Best formatting practices

Custom ranking

High on the list of relevance tuning is custom ranking. When two records rank the same based on textual relevance, you want to tie break based on meaningful metrics, such as popularity, number of views, or number of sales. Including business metrics in your records is crucial to create a relevant search experience.

We go more in-depth on the topic of custom ranking later on in the documentation, but we encourage you to start thinking about such metrics when fetching your data and structuring your records.

Filters and facets

Including attributes for filtering and faceting helps with relevance, because it helps your users refine their search and narrow down results. While you can rely on existing categories from your data, you can also reuse your searchable or ranking data to create new filters and facets. Going back to our movies example, we used actors as facets, but we can also leverage numeric attributes like year to display a range filter on the front end, or string attributes like country to refine movies by country.

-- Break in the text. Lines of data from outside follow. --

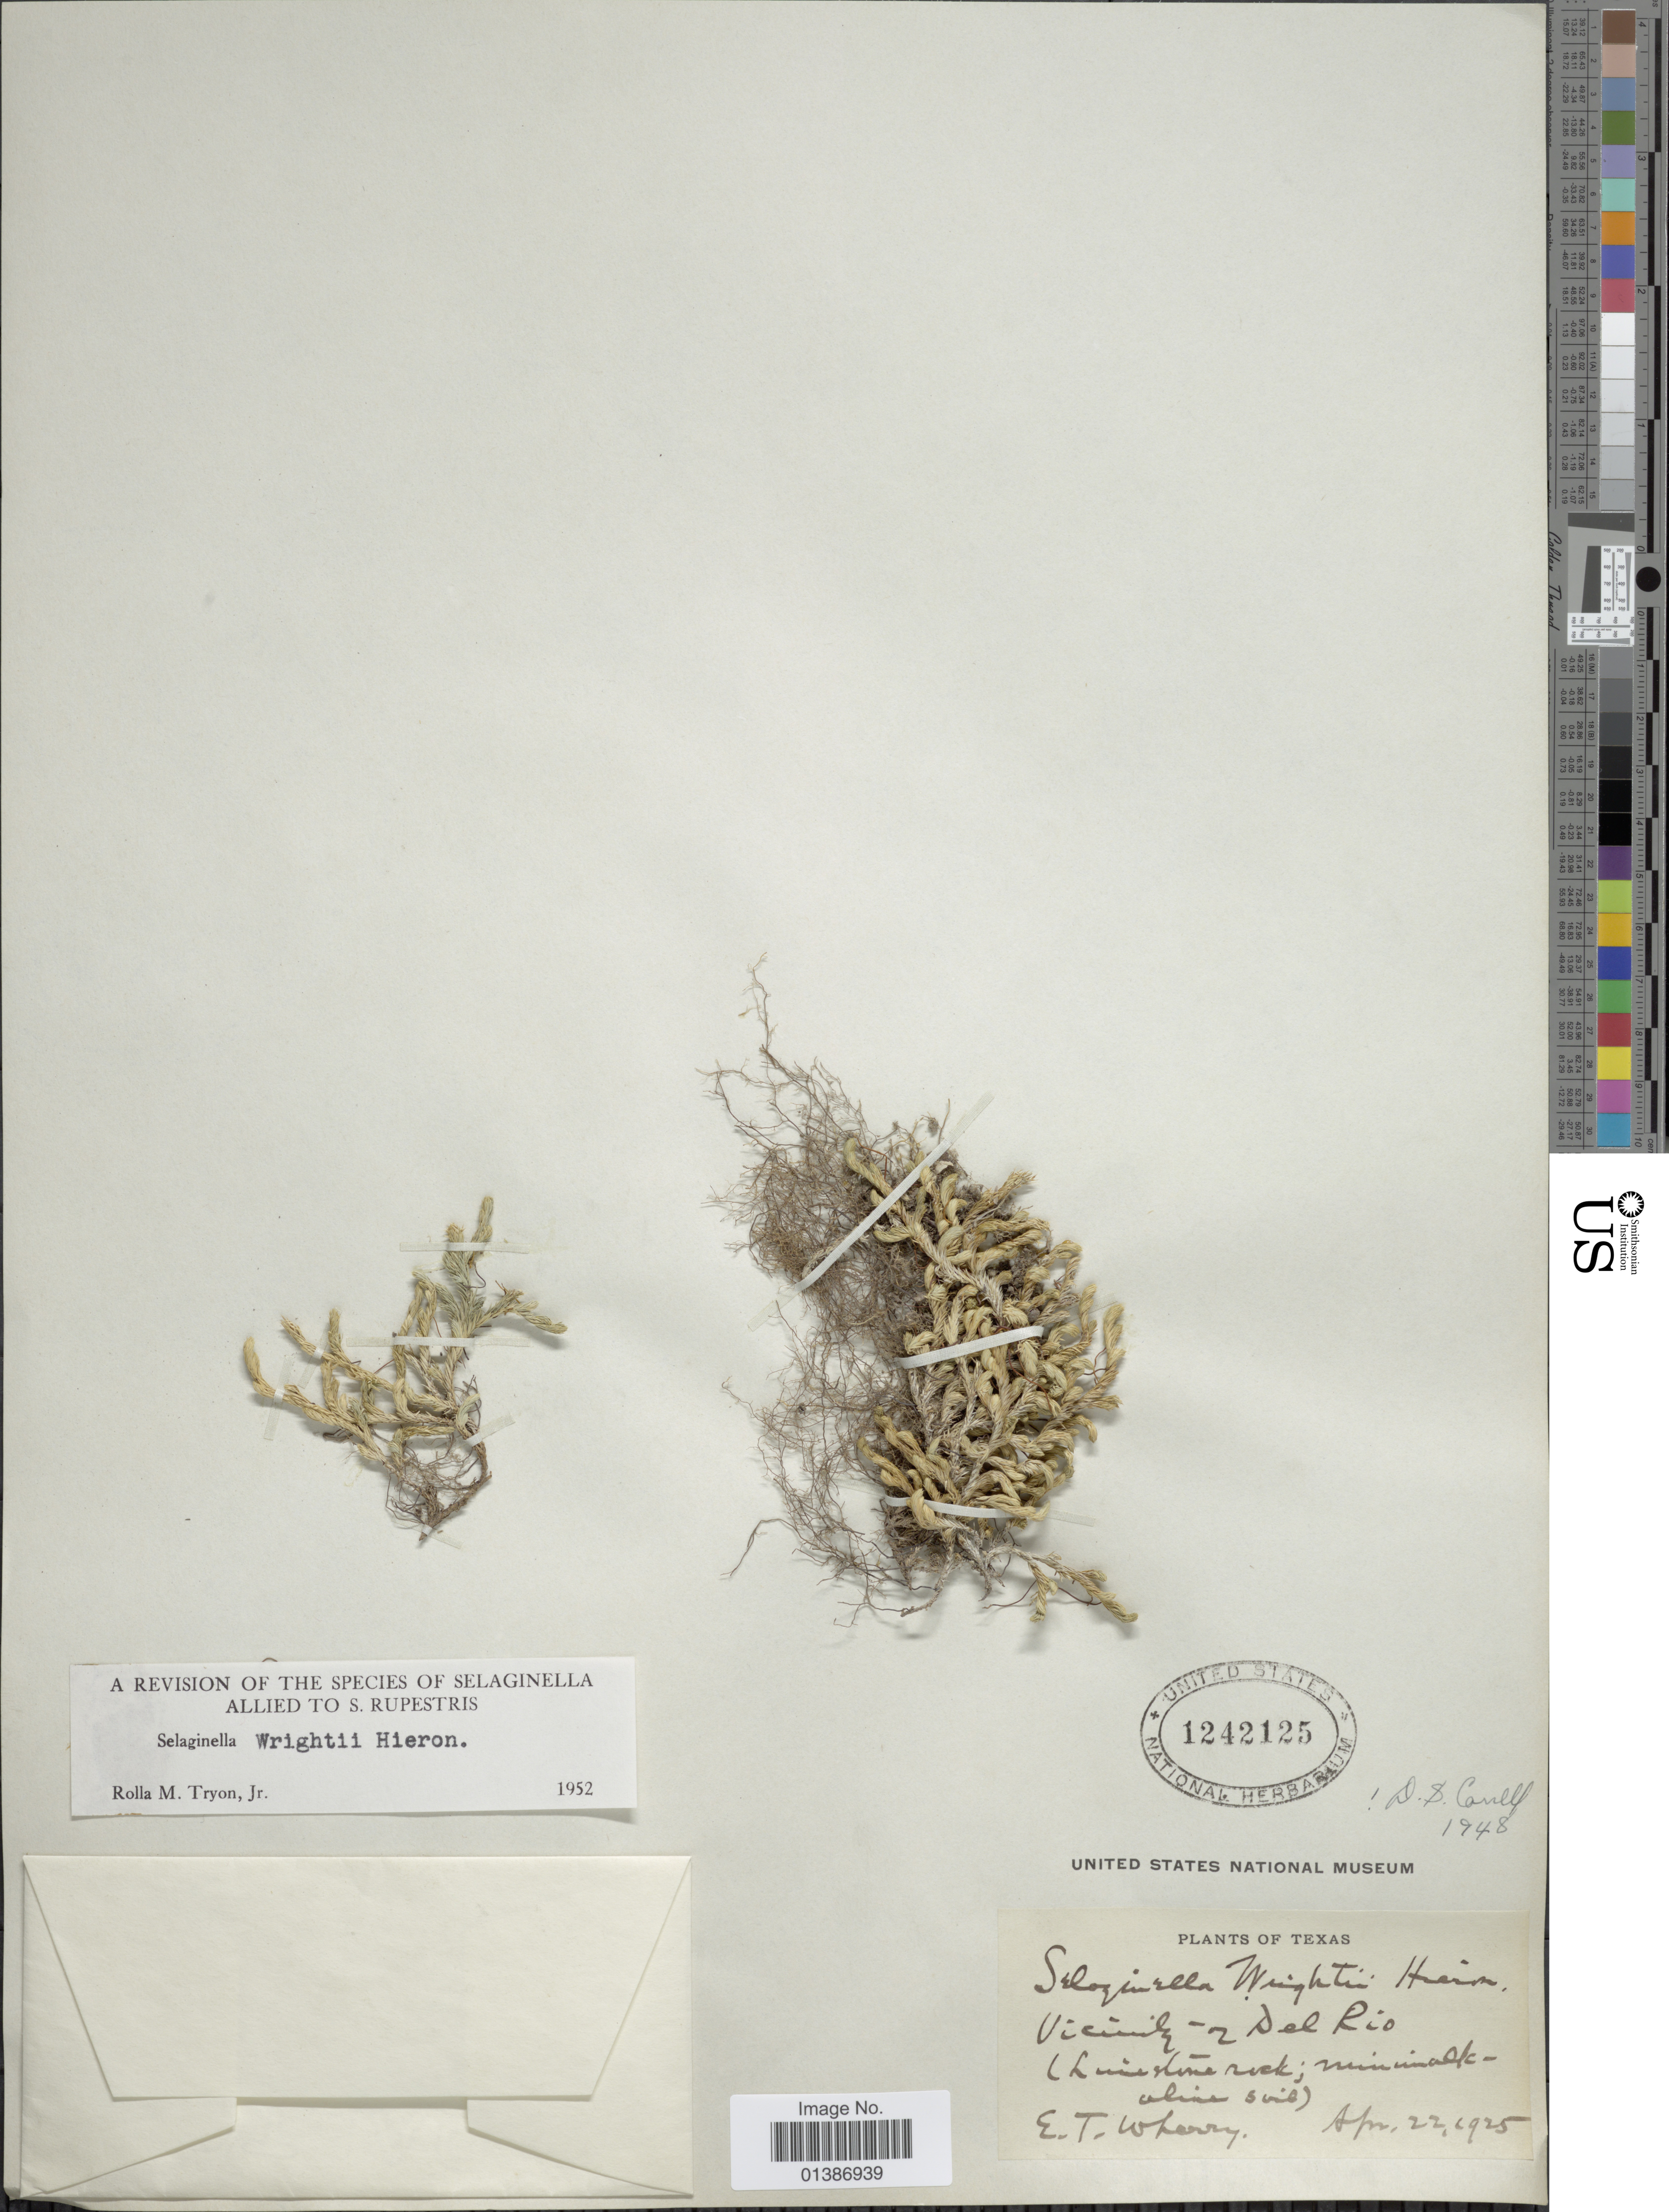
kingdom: Plantae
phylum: Tracheophyta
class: Lycopodiopsida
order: Selaginellales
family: Selaginellaceae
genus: Selaginella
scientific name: Selaginella wrightii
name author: Hieron.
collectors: E. T. Wherry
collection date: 1925-04-22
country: United States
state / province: Texas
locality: Vicinity of Del Rio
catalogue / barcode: US 1242125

A good rule of thumb is to add attributes based on what your end users want to fine-tune their search with. If you’re selling movies online, useful categories include distribution system (e.g., DVD, Blu-Ray, VOD, etc.) or content rating (e.g., PG, PG-13, etc.) If you have a movie reviews website, users likely want to refine on review score or popularity.

Advanced formatting

While Algolia provides a vast collection of settings to help with relevance, many of these work in combination with how you format your content. Examples of this are whether to use one or many attributes for a single piece of information, include long or short descriptions (or both), repeat the same words in the title and description, round custom ranking attributes, etc.